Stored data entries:

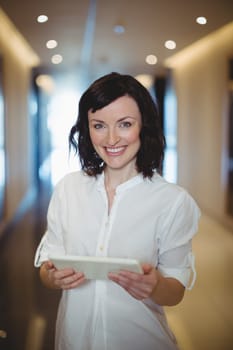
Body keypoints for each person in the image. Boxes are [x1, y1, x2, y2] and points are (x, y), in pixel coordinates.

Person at [34, 72, 200, 350]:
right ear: (87, 130)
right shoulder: (68, 189)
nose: (111, 139)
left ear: (143, 127)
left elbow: (176, 291)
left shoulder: (173, 201)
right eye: (99, 125)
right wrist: (52, 277)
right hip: (73, 341)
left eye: (124, 124)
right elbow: (46, 268)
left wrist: (155, 286)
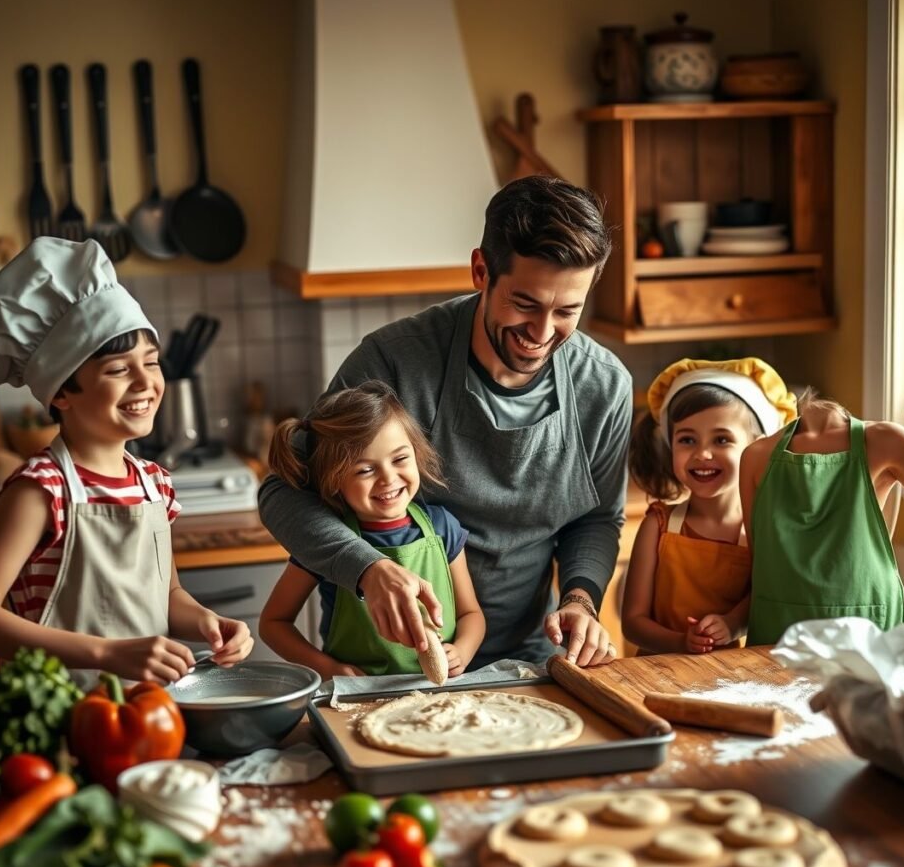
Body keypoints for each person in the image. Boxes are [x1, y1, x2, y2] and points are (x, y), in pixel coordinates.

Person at [259, 176, 633, 668]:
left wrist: (580, 599)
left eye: (568, 311)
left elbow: (596, 518)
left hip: (529, 661)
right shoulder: (392, 364)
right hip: (387, 672)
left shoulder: (604, 387)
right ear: (481, 270)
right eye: (524, 304)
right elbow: (283, 495)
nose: (542, 333)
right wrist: (367, 568)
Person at [0, 237, 254, 683]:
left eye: (152, 362)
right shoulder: (40, 490)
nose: (145, 382)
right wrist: (103, 653)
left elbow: (166, 593)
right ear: (62, 392)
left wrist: (205, 621)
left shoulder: (153, 483)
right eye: (119, 370)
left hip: (146, 717)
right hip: (59, 723)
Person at [259, 382, 485, 677]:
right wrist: (328, 669)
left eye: (400, 458)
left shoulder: (443, 528)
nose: (388, 479)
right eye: (365, 469)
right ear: (333, 480)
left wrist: (463, 650)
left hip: (438, 697)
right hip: (357, 698)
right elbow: (273, 624)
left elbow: (472, 614)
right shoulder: (325, 543)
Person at [741, 392, 904, 645]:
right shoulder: (755, 456)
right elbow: (759, 568)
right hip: (778, 630)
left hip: (867, 630)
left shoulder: (886, 443)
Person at [622, 358, 796, 655]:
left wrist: (732, 624)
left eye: (721, 439)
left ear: (757, 448)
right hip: (654, 671)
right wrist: (680, 642)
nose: (702, 453)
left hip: (726, 678)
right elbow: (633, 623)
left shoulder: (762, 529)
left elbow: (762, 599)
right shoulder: (657, 525)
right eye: (687, 439)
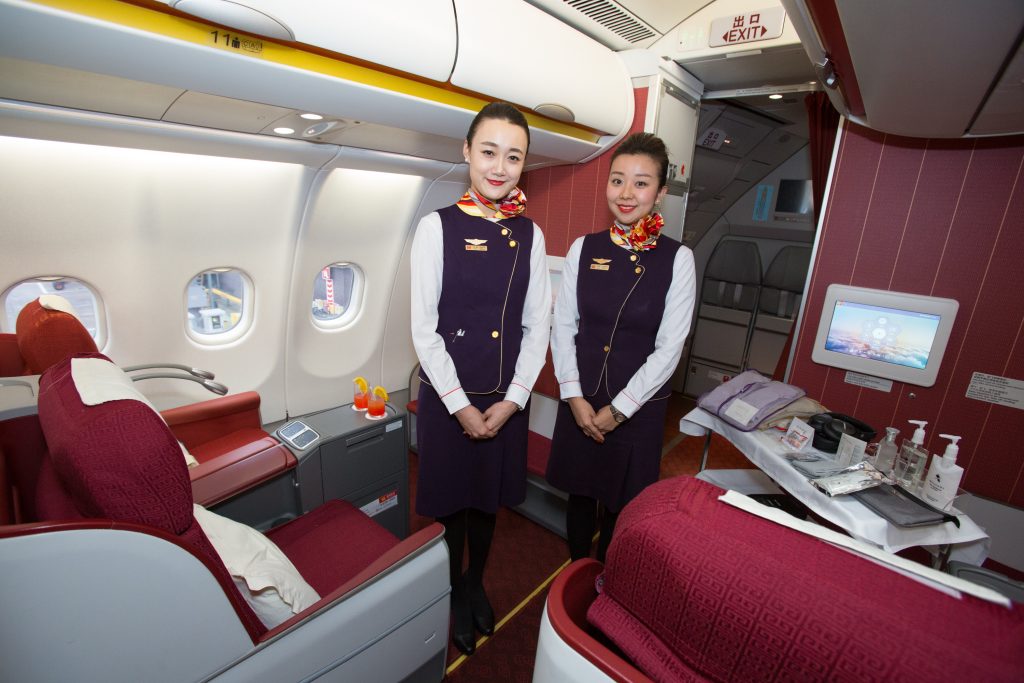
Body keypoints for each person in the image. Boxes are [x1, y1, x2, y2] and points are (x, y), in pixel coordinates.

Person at [410, 102, 551, 655]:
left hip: (504, 398)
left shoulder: (531, 235)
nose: (499, 166)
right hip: (453, 397)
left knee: (488, 503)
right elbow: (424, 330)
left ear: (524, 164)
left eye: (513, 156)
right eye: (488, 151)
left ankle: (475, 583)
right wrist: (458, 405)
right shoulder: (435, 227)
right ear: (466, 151)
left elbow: (536, 324)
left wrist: (515, 399)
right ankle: (451, 589)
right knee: (452, 506)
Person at [545, 132, 696, 563]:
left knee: (619, 504)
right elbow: (565, 325)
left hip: (637, 406)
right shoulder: (584, 248)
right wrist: (573, 396)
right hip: (582, 396)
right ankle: (576, 566)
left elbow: (670, 347)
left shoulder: (676, 259)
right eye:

Goal of the exercise: Copy the stretch of the records above that runs from the line with "left shoulder: (886, 443)" through the line with "right eye: (687, 439)". Both end lines belong in the copy, and nothing else does.

Solution for this problem:
left shoulder: (886, 443)
Person at [622, 358, 796, 655]:
left wrist: (732, 624)
left eye: (721, 439)
left ear: (757, 448)
right hip: (654, 671)
right wrist: (680, 642)
nose: (702, 453)
left hip: (726, 678)
right elbow: (633, 623)
left shoulder: (762, 529)
left elbow: (762, 599)
right shoulder: (657, 525)
right eye: (687, 439)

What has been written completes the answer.